Nor was she unfamiliar with setbacks. Despite Herculean efforts and support and resources both from within and outside the state, in November 1914, voters roundly rejected the woman suffrage amendment. In the wake of this second stinging defeat, and advised by the National American Woman Suffrage Association to move from state action to focus on a federal amendment, Missouri suffragists turned their attention to a great opportunity to present their case on a national level--the upcoming Democratic National Convention, which was to be held in St. Louis in June 1916. Their goal was to persuade the Party to include a suffrage plank in its national platform. Rumbold was made vice-chair of the St. Louis Equal Suffrage League's convention committee. She was responsible for staging the centerpiece of the League's attempt to sway the delegates: the "Golden Lane," a huge demonstration held on the first day of the convention. In it, Democratic delegates were confronted with thousands of suffragists?two-deep, clad in white dresses with yellow sashes and holding yellow parasols--silently lining the ten-block route between the delegates' hotel and the convention hall. This spectacle was remembered vividly and celebrated long after the passage of the 19th amendment.
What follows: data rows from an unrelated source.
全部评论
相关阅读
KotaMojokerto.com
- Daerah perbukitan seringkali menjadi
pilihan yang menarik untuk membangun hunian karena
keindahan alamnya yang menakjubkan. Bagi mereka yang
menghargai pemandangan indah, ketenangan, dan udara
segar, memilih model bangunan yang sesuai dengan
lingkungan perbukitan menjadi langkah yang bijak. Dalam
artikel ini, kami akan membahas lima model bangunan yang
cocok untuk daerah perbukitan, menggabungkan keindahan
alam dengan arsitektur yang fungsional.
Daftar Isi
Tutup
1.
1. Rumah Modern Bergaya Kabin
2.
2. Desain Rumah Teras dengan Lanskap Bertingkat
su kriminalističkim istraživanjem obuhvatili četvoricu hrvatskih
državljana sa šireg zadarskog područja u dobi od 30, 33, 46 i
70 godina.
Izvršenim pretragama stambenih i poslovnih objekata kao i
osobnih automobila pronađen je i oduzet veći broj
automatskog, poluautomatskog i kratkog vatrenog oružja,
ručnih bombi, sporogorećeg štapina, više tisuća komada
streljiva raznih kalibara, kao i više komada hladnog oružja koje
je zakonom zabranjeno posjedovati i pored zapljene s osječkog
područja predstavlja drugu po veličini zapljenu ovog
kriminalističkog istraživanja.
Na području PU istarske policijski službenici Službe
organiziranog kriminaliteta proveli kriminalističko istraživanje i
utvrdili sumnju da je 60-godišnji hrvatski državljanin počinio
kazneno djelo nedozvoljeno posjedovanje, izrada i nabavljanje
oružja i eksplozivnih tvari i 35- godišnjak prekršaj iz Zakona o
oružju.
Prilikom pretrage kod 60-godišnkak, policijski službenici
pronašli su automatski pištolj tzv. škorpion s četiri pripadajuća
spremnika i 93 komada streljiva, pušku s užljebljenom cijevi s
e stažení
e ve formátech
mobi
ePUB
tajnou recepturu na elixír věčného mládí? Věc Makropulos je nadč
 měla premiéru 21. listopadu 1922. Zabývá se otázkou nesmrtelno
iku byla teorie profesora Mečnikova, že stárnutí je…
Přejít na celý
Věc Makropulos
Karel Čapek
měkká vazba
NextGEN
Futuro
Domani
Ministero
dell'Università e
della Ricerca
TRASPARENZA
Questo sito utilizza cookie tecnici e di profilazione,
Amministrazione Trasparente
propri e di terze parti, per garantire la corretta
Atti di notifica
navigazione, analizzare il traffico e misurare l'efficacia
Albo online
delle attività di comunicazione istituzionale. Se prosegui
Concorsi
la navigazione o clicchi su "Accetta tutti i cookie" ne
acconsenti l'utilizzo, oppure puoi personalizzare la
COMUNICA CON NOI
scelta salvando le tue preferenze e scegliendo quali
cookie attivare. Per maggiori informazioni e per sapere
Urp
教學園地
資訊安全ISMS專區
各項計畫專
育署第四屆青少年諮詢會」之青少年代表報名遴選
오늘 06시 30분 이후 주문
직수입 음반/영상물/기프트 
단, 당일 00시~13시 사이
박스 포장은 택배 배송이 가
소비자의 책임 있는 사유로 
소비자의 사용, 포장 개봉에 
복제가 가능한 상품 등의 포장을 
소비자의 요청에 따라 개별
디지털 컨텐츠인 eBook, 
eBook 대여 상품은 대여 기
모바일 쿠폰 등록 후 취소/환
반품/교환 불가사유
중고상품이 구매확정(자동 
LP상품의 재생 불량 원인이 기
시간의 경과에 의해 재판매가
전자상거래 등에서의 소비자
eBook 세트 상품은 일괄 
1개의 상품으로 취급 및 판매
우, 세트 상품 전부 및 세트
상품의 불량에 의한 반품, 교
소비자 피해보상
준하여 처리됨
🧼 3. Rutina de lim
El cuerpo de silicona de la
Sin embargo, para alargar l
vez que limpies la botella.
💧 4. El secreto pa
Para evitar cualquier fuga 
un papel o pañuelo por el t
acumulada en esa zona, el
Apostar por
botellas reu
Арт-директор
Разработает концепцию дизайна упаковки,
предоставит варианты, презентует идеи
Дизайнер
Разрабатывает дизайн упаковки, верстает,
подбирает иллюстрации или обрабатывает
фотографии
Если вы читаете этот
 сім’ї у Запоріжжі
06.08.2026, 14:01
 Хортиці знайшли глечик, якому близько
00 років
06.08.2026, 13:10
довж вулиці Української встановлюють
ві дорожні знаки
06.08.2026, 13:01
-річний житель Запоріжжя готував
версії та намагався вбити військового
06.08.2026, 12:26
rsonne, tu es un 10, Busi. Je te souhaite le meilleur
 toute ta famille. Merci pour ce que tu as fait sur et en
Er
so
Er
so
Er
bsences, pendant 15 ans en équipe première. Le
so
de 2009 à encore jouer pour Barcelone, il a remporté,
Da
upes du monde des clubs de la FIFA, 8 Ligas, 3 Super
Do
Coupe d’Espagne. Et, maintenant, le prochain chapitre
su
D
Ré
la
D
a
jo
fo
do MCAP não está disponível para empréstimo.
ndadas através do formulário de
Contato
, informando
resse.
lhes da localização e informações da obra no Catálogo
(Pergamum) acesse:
It was also Rumbold's last active involvement with the woman suffrage movement. The year before, amid public controversy, she had resigned her position as Superintendent of Playgrounds and Recreation when the city's Board of Aldermen denied her a salary increase because she was female. By 1917 she had resumed her full-time career as a social worker and civic reformer, and by 1918 moved to Cleveland, where she had been offered a job as assistant secretary of the Cleveland Chamber of Commerce, and secretary of its City Plan Committee. Rumbold continued in these positions until her retirement in 1938, and lived and worked in Cleveland for the rest of her life. She died on July 2, 1960, and was buried in Engelmann Cemetery, in Shiloh, Illinois. She never married.

Sources:

Rumbold's suffrage work, civic commitments, and personal life are well documented in St. Louis newspapers including the St. Louis Post-Dispatch, the St. Louis Globe-Democrat, and the St. Louis Star and Times.

Additionally, much can be gathered about Rumbold from journals and magazines such as The Missouri Historical Review published by the State Historical Society of Missouri, Woman's Journal, an American women's right periodical published from 1870 to 1931, the American Journal of Economics and Sociology, and Gateway, the magazine of the Missouri Historical Society.

Online information on the Rumbolds can be found in the St. Louis Social Register and the St. Louis City Directory available on Ancestry.com. Additionally, Rumbold's report on housing conditions in St. Louis is freely available online on Google Books.

Katharine T. Corbett's book In her place: a guide to St. Louis women's history includes an essay about Rumbold and her civic work.

Although Charlotte Rumbold left no personal papers related to her work in St. Louis, further information about her is available in the vertical files at the Missouri Historical Society.